# Task description
As the answer, give exactly the lines of the records below from the one with "Scanner Accessories" through the one with "dashboard actually reveals", ends included and pictures left out.

[Opening Record excerpts section]

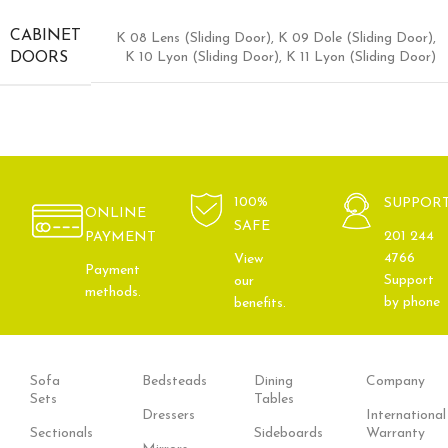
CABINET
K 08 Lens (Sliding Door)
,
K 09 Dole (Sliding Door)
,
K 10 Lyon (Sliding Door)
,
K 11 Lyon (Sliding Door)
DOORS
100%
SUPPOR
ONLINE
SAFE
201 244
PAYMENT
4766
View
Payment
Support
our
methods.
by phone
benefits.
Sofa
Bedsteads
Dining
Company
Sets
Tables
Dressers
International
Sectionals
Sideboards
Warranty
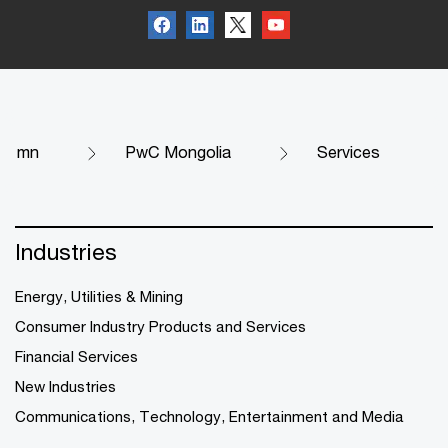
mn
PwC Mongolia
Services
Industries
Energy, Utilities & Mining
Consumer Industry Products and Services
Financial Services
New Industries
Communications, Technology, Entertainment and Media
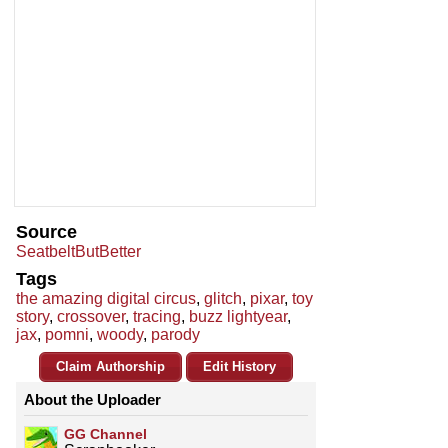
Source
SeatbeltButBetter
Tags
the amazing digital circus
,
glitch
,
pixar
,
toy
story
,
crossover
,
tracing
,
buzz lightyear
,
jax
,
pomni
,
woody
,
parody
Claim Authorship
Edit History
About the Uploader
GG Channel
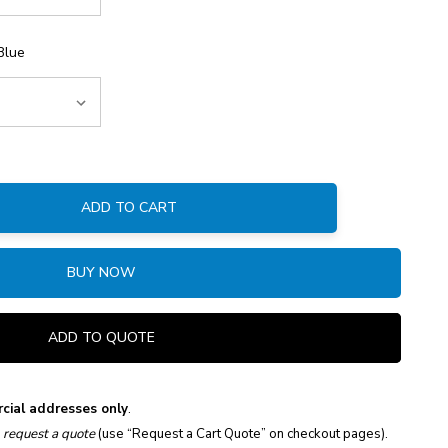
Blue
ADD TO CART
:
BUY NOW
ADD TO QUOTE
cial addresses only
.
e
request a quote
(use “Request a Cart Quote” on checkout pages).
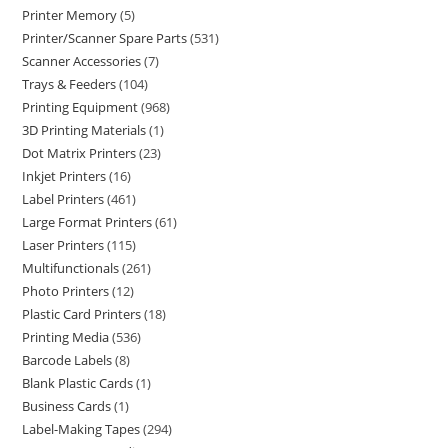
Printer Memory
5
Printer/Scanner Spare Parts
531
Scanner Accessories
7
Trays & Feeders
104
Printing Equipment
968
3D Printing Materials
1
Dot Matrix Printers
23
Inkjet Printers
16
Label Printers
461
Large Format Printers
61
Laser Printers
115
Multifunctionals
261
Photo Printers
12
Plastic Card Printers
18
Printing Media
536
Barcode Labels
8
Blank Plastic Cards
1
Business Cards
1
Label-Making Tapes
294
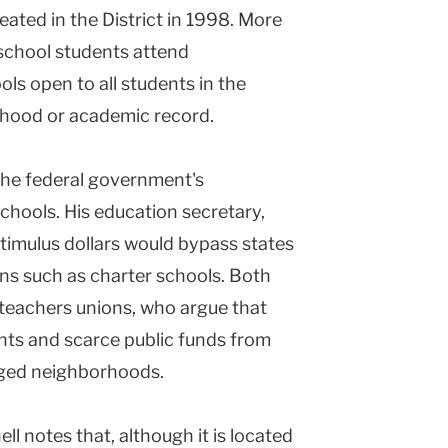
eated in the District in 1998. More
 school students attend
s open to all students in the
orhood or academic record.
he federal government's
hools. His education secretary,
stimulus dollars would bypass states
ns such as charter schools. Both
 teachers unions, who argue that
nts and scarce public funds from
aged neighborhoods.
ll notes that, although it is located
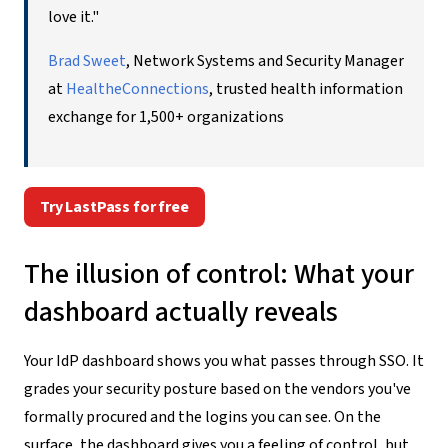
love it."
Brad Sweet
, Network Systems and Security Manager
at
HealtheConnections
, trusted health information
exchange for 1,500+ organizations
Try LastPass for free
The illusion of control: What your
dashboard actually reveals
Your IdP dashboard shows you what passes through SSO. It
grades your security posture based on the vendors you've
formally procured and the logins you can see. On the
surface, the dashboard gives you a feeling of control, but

[Closing Record excerpts section]

# Problem solution
Scanner Accessories
7
Trays & Feeders
104
Printing Equipment
968
3D Printing Materials
1
Dot Matrix Printers
23
Inkjet Printers
16
Label Printers
461
Large Format Printers
61
Laser Printers
115
Multifunctionals
261
Photo Printers
12
Plastic Card Printers
18
Printing Media
536
Barcode Labels
8
Blank Plastic Cards
1
Business Cards
1
Label-Making Tapes
294
eated in the District in 1998. More
 school students attend
s open to all students in the
orhood or academic record.
he federal government's
hools. His education secretary,
stimulus dollars would bypass states
ns such as charter schools. Both
 teachers unions, who argue that
nts and scarce public funds from
aged neighborhoods.
ll notes that, although it is located
love it."
Brad Sweet
, Network Systems and Security Manager
at
HealtheConnections
, trusted health information
exchange for 1,500+ organizations
Try LastPass for free
The illusion of control: What your
dashboard actually reveals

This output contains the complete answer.